Mom Inventor To Compete On “Homemade Millionaire”

You could say that Marcy McKenna was born into a home filled with inventors reports The Orange County Register. As a child, her home was filled with ideas. Over breakfast they would bounce ideas off each other, even joking with her mom that they must be “cereal inventors.”

We call ourselves cereal inventors because we go over our inventions over our bowls of cereal,” McKenna says, laughing, as she describes the conversations she and her mother Carolyn Skenderian had.

But over the years, none of McKenna’s creations ever went anywhere beyond the binder where she kept the sketches and plans and patent searches, until one day in the summer of 2009, while poking around Google Patents, she spotted an ad for a new TV series that stopped her cold.

“One link led to another and Kelly (Ripa)’s face came up, and the ad said, ‘We’re looking for female inventors,” McKenna says. “It was a couple of hours before the whole (casting) process closed, and I thought, ‘Oh my God, I’ve missed the opportunity of my lifetime.”

Still, she had to try, and luck was with her: more than a year after that night at her computer, McKenna will appear in the premiere of “Homemade Millionaire” on TLC at 10 p.m. Friday, competing to win a contract for Home Shopping Network to sell one of her inventions.
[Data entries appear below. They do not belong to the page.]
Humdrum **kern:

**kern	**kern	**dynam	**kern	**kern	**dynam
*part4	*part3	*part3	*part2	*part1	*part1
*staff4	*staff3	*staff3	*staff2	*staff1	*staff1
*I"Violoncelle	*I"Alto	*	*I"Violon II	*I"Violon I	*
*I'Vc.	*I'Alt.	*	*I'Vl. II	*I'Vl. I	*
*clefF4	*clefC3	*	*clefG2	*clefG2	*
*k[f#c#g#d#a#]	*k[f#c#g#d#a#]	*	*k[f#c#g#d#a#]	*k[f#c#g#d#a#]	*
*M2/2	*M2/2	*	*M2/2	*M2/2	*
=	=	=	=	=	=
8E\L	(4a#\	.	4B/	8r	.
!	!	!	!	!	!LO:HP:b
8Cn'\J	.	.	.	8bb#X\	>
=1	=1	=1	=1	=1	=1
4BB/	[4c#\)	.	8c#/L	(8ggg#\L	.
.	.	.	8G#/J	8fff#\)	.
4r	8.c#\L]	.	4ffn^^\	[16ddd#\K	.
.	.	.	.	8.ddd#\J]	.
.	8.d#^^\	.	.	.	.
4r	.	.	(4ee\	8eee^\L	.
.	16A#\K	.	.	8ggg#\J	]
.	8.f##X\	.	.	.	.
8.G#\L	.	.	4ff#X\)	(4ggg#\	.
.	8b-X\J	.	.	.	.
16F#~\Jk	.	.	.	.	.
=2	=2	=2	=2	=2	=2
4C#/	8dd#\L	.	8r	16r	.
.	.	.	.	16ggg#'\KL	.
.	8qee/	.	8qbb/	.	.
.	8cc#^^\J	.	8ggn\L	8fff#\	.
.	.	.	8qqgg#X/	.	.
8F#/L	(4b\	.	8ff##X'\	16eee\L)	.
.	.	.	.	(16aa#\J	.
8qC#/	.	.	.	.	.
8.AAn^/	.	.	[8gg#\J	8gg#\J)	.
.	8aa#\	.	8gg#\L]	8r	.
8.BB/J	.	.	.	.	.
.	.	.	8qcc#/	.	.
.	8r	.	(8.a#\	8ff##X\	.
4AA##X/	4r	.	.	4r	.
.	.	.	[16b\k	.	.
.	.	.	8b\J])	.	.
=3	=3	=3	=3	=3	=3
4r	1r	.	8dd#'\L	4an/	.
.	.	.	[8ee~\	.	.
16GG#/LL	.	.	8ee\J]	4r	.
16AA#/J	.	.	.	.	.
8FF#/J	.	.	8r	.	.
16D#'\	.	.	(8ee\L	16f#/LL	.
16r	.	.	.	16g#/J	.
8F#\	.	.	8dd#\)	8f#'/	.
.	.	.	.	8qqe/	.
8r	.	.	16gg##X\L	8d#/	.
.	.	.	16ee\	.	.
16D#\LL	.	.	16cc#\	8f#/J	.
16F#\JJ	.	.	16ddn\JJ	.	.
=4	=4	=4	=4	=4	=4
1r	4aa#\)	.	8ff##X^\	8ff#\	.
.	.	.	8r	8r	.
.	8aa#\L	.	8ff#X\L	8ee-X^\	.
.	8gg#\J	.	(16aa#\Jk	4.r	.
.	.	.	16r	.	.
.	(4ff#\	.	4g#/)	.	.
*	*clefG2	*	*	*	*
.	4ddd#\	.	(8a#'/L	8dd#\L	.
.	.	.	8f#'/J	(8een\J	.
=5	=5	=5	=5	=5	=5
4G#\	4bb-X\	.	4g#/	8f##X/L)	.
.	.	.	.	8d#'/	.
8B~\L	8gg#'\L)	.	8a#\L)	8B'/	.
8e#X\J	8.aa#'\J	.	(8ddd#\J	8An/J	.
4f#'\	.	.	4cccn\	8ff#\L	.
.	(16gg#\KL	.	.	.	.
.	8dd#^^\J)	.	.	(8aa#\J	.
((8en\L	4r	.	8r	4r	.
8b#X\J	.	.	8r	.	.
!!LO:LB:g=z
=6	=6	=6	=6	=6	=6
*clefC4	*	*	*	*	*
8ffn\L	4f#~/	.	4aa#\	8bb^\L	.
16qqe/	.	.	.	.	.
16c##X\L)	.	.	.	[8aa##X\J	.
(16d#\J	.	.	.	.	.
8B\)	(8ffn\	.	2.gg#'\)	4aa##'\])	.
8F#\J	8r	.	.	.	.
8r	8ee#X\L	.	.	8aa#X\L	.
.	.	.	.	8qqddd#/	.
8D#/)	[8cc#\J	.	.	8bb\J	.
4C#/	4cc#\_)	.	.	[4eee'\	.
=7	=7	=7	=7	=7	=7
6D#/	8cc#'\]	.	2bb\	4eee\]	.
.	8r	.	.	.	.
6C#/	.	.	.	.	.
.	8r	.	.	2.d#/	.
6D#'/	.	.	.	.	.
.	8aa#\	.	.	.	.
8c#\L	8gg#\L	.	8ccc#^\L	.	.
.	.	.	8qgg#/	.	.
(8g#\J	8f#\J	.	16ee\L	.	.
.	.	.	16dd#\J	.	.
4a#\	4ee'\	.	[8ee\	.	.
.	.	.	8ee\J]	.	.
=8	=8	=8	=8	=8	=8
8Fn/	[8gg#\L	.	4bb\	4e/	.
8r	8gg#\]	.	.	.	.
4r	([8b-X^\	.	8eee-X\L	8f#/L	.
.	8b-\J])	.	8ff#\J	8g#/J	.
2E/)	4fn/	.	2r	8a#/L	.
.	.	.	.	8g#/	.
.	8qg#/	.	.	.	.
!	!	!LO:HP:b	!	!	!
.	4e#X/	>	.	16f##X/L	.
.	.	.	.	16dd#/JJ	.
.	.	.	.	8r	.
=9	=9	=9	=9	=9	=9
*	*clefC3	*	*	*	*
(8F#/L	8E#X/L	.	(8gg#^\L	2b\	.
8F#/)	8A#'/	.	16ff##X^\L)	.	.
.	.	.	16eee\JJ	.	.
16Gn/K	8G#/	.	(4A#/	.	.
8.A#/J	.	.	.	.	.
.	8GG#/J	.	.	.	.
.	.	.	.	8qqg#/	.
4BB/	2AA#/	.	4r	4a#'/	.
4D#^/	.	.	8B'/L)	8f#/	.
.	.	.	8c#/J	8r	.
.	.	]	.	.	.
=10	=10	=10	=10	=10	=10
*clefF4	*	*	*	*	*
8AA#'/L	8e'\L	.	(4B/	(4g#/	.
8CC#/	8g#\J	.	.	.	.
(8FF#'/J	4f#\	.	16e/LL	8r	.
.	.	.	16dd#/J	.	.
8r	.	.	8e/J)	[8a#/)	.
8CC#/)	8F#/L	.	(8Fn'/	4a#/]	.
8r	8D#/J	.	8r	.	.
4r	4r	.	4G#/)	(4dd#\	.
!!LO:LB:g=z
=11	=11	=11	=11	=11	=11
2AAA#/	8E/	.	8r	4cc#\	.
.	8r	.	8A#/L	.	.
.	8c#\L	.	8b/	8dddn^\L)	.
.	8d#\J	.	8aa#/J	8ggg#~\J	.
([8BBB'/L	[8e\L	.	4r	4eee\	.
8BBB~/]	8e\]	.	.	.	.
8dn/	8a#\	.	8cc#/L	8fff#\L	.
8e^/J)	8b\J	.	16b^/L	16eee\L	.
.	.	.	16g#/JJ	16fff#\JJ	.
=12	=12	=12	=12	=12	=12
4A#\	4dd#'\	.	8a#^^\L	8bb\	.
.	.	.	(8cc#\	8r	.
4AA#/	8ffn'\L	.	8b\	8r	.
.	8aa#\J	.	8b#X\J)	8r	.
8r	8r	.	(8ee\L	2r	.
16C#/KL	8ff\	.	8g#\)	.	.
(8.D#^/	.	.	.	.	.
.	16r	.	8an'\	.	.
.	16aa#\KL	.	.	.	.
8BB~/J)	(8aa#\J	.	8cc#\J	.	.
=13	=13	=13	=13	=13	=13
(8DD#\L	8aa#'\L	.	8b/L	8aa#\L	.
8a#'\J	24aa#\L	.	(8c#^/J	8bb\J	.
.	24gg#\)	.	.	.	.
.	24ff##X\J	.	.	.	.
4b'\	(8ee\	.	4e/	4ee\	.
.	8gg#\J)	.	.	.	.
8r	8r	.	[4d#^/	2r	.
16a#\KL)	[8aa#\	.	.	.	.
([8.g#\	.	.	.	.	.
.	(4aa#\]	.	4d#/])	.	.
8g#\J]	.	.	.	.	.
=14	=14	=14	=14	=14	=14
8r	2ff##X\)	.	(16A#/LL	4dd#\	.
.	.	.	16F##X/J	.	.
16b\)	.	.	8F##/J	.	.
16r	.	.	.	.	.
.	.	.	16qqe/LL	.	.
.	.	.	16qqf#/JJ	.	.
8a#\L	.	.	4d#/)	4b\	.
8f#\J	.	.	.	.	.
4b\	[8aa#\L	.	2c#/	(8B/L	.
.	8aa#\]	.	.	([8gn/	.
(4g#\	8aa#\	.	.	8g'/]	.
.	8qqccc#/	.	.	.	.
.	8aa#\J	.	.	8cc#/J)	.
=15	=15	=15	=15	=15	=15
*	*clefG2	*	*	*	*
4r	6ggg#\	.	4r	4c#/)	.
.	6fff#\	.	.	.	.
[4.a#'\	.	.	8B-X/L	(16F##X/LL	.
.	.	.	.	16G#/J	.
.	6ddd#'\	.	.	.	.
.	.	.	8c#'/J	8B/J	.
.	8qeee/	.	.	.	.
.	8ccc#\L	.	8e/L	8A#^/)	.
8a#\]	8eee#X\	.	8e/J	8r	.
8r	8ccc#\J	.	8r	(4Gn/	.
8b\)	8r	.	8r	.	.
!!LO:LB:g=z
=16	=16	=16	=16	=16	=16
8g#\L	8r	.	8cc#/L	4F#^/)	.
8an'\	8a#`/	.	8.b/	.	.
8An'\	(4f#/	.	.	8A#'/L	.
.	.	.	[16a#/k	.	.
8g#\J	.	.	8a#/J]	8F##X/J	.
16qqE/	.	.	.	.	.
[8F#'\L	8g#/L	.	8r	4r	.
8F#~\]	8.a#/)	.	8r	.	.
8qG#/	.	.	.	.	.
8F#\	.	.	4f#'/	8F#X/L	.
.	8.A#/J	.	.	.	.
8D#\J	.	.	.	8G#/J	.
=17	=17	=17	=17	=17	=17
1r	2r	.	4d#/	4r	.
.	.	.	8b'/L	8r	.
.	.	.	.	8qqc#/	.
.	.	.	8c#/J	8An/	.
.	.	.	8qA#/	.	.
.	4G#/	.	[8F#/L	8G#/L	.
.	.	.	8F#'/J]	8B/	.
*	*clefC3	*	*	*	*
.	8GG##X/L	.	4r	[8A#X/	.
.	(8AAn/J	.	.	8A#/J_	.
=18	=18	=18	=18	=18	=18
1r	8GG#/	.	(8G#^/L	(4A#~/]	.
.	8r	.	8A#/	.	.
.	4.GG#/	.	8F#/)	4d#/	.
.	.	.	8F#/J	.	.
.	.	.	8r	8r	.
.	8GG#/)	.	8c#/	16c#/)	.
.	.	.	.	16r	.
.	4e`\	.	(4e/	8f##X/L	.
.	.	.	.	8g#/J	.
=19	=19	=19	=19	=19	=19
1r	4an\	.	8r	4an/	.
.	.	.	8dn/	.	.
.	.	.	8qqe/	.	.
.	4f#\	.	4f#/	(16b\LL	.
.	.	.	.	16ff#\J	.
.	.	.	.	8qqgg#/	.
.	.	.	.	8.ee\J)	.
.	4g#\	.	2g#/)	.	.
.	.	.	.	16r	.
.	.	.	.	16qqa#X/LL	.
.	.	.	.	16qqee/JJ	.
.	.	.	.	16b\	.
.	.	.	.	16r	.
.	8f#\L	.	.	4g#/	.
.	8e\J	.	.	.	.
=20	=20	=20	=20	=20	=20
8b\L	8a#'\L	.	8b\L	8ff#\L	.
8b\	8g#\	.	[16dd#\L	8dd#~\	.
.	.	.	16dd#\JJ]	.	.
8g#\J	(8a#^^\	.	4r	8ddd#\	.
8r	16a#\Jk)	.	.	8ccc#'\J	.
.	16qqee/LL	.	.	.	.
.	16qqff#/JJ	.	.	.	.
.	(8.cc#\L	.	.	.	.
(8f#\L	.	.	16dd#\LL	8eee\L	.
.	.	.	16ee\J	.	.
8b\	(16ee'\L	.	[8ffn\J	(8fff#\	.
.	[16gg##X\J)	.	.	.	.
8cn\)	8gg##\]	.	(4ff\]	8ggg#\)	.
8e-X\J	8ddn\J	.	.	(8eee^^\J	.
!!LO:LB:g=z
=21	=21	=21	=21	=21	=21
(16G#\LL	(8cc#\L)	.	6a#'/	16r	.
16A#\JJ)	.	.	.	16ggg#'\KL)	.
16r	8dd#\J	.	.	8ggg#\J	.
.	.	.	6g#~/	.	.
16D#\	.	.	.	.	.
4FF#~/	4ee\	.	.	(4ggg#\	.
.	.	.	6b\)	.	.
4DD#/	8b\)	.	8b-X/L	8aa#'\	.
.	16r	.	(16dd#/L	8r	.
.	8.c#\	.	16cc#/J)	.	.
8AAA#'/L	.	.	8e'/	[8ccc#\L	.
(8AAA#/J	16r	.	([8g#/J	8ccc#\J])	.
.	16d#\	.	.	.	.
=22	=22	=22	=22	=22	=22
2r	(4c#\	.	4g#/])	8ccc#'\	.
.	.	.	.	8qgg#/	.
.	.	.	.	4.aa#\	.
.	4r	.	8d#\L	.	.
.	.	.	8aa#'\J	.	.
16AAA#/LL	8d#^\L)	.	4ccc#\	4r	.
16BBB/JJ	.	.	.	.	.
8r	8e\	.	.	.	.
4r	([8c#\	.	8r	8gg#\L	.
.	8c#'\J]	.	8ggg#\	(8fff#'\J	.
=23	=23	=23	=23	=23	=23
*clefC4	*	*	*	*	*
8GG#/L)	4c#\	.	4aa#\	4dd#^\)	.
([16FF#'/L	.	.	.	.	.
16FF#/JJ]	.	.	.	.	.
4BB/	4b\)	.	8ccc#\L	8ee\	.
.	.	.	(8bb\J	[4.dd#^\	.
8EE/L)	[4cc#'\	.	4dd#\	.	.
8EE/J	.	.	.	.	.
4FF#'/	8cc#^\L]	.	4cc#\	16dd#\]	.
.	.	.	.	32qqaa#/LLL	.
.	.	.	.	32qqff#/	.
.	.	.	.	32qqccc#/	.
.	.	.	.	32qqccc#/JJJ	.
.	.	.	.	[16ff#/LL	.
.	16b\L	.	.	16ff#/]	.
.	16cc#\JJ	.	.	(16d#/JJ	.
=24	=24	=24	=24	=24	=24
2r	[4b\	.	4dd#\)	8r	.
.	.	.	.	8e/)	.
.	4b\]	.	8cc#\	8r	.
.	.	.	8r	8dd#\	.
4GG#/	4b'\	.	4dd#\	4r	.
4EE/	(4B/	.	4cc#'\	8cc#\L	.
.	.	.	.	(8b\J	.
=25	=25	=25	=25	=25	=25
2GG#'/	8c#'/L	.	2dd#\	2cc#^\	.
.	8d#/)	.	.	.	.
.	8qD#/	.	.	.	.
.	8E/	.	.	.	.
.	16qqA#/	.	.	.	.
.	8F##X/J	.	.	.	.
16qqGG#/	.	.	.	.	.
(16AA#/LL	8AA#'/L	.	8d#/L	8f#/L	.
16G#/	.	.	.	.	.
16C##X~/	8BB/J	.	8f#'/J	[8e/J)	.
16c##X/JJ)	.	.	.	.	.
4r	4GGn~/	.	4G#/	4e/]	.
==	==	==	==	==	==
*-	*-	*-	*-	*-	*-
McKenna calls her creation the Styling Station Hair Care Center, a product born out the frustration she and her mother felt every time they looked at the tangled mess of cords and hair-care appliances that cluttered their bathrooms.

“I thought they’ll probably just be a dream for me, but maybe someday I’ll pass them along to my children and they’ll make them and make money from them,” she says.

And then the TLC show came along, and suddenly she had her best shot yet. McKenna can’t say whether she or one of the other two women on the show won on Friday’s episode, but regardless of how she fared, the experience has moved her longtime dreams closer to reality.

“It changed everything for me,” she says. “It inspired me in ways that this process only could. I’m waking up at 4:30 a.m. in the morning so I can work on my company and my inventions before I have to get breakfast for my kids. And I really like that they’re seeing me follow my dream — that’s such an important thing for kids.”